Zaha Hadid’s lobby is very fascinating to work with. The nature of the architect’s extraordinary work already puts the lobby outside the realm of the pristine, self-contained White Cube. The encounter with art in this open context is much more direct and uninhibited. It provides a great opportunity to reach a wider audience beyond traditional gallery or museum visitors. The enormous scale and direct accessibility by the visitors requires quite sophisticated planning and engineering. At the same time the aesthetic core of my work is not genuinely influenced by the fact that it will be seen in that specific context.
What qualities of the building, organization and city influenced your work for the lobby, and what form/s did that reference take?
The building, its history and the wider context of the city plays an important role in the conception of the work. As the first building of the architect in the US it plays a special role in her ouevre and in American architectural history. The dynamic structure of the building and the attempt to open up the buidling to the surrounding area by utilizing large, multistory glass walls as well as the sloping Urban Carpet lead me to conceive something other than a monolithic work of art.
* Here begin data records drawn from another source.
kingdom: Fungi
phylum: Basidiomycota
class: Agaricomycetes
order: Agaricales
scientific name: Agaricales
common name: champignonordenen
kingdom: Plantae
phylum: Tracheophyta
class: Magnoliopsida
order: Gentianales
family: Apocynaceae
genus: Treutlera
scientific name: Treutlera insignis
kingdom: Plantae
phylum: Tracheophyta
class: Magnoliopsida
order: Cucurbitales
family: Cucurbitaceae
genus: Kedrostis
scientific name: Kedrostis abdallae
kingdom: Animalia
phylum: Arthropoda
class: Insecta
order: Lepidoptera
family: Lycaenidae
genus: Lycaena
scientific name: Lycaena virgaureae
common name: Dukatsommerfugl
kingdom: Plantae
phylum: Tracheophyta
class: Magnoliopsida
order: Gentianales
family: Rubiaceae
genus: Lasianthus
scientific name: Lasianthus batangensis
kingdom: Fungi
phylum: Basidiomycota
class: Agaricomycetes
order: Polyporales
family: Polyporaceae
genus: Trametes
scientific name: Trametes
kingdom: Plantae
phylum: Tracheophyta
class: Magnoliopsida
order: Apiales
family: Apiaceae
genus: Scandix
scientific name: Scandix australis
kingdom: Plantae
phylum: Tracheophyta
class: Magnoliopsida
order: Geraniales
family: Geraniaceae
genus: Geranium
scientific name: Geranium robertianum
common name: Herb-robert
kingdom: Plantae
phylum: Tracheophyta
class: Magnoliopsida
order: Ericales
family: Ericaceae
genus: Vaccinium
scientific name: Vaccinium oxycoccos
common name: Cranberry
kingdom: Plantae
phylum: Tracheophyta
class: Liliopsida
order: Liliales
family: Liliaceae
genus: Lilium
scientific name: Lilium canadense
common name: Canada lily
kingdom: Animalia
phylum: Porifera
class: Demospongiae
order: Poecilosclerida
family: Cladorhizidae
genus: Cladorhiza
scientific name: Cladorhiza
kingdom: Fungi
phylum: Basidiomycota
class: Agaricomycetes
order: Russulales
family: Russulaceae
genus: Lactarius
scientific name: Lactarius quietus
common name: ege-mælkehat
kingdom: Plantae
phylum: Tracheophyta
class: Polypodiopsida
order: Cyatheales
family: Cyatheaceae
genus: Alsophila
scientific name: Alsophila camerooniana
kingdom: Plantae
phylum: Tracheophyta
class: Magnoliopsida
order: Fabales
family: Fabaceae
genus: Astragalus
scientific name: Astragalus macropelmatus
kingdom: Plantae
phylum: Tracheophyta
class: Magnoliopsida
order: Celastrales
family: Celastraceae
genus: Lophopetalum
The building is a dynamic system emphasized by its non-rectilinear layout and nontraditional use of materials. My installation also is a dynamic system with 160 pendula placed on the 107 foot high back wall. The work is part of my recent series of installations investigating emergence, the way complex systems and patterns arise out of a multiplicity of simple interactions. The interactions are not only between the physical objects of the installation but also between the visitors within the context of the art work.
Art is always a subjective experience, but in an ideal scenario, what do you hope audiences will take away from your work in the new CAC Lobby?
Especially with this installation I emphasize the depth of layers the work is comprised of, the time based nature of the work and the corporeality of the abstract, synchronized patterns that are unfolding. The artwork becomes a system to decipher not only intellectually but equally by simply moving as a sentient body through the space. From the tiniest detail of the installation to the large, overwhelming scale of patterns evolving on the 107 ft high and 90 ft wide wall, every aspect is equally important and can be examined by the visitors. Being open to shift persepective and scan through those layers of perception is probably the most important aspect of the installation. And that’s perhaps a good take away to consider.